“House of Glass”, The story and secrets of a twentieth century Jewish family by Hadley Freeman – Knowing the past…..

Growing up in the US, Hadley Freeman noticed that her glamorous grandmother Sala was often sad, but she was only prompted to investigate the reason for this by the discovery, after her death, of a shoebox containing a motley collection of mementos: photos of Sala ripped into quarters partly taped together, or in the company of an unknown man whose face had been erased; a metal POW tag from 1940; a drawing on a “scrappy piece of paper” signed “Avec amitié, Picasso”.

Hadley Freeman’s often poignant account of what turned out to be her father’s family history from the turn of the C19 will strike a chord with many Jewish readers: poverty in a Polish shtetl (Jewish village), driven to emigrate by a pogrom in the aftermath of World War 1, finding opportunities in Paris, but feeling the bitter sense of rejection when forced into hiding, or to move on yet again in order to survive when France was overrun by the Nazis.

In fact, the Glass family suffered less as a result of the second World War than most ordinary Jewish families.

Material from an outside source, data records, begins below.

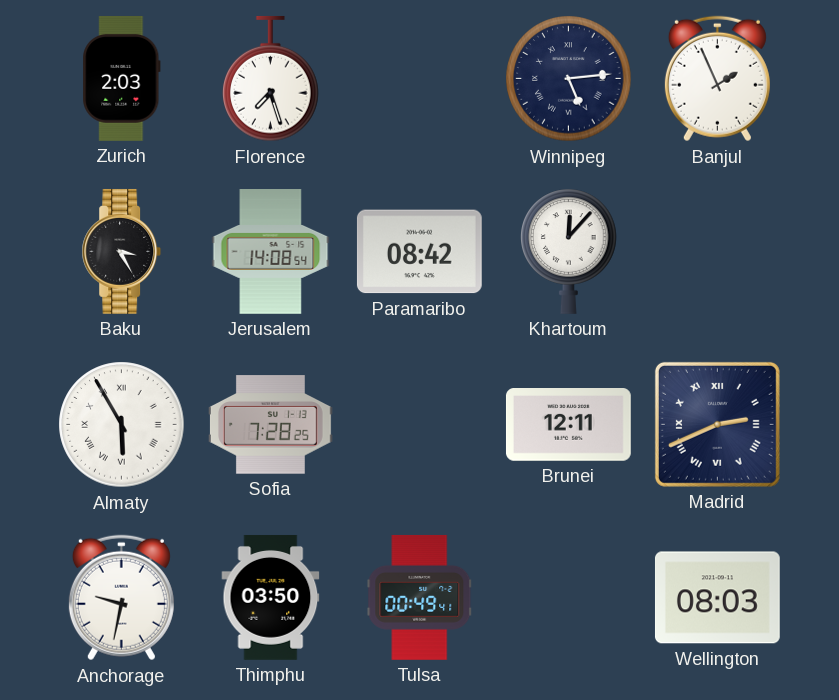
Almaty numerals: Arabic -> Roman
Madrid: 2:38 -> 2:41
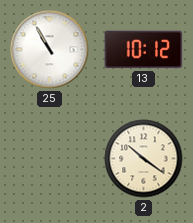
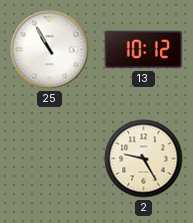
2: 10:21 -> 9:25
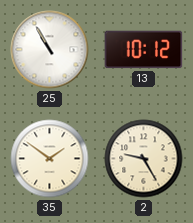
35: none -> 1:51
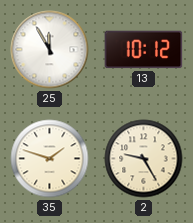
25: 10:55 -> 11:55
35: 1:51 -> 1:48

What sets the Glass family apart is the remarkable success and wealth ultimately gained by two of the author’s great uncles. Handsome, self-effacing Henri invented the Omniphot, a machine capable of copying a variety of documents at different scales, including the reproduction of blueprints on microfilm – clearly in demand during wartime. Pugnacious, volatile Alex possessed an unlikely artistic streak which enabled him to become a successful producer of “high fashion” and later a collector and dealer in art to celebrities, who cultivated the friendship of people in high places, including Christian Dior and Picasso.

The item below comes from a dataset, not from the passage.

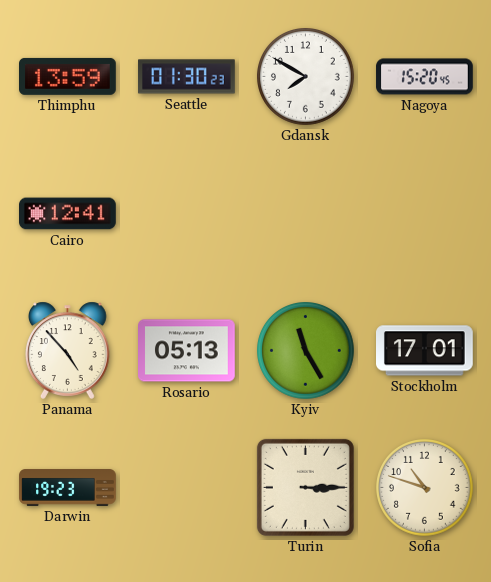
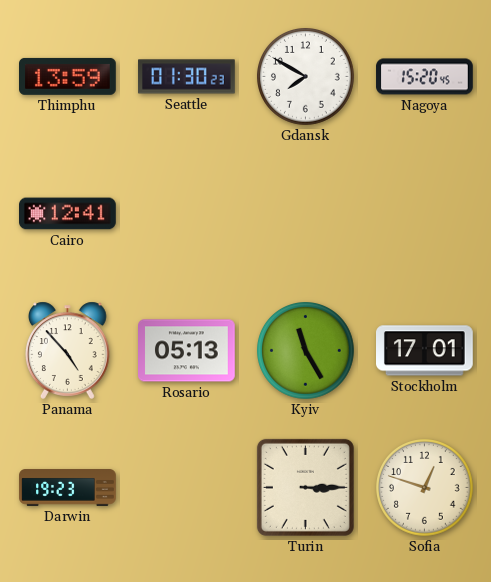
Sofia: 10:48 -> 12:48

Sala (centre) and Alex (right)

This biography has been hyped by readers who seem undeterred by the way it is padded out with repetition, a fair amount of trivia, and some rather superficial and subjective analysis. The space given to speculation is perhaps inevitable since the narrative often seems to revolve round Alex, who proved an inveterate “myth-maker”, concealing and rewriting his past to suit his purposes. Did he really escape from a moving train bound for the death camps, by trading on the good will of a tall companion (whom he left to perish) to lift him up to a convenient hole in the carriage roof? Did he find a safe hiding place by exploiting a connection with a comrade-in-arms from his days in the Foreign Legion, who ironically was engaged simultaneously in deporting Jewish people from France to Germany? Is it an exaggeration to claim that post-war, “despite the surface fabulousness of Alex’s life, his business was crippled by debts, and he would go for days without eating in order to pay his staff of 150”? Particularly in the light of Alex’s unreasonable detestation of his sister-in-law’s fluency in German, which she had acquired long before the rise of the Nazis, the author takes an indulgent view of his willingness to work with suspected wartime collaborators, designing costumes for a Parisian ballet director “for the career-saving sum of 500,000 francs”. Such details are hard to follow and “square up” at times, and frankly somewhat wearisome.

It is a pity that, in the paperback version, the numerous family photos embedded in the text are generally too small and dark to see the details clearly. The focus on a particular family may help readers to empathise with their situation, but if the underlying aim was really “to know the past in order to understand the present and plan properly for the future”, to paraphrase Chaim Potok’s observation which Hadley Freeman cites, there are too many important broader aspects e.g. political aspects concerning Israel, which this overlong story omits to explore.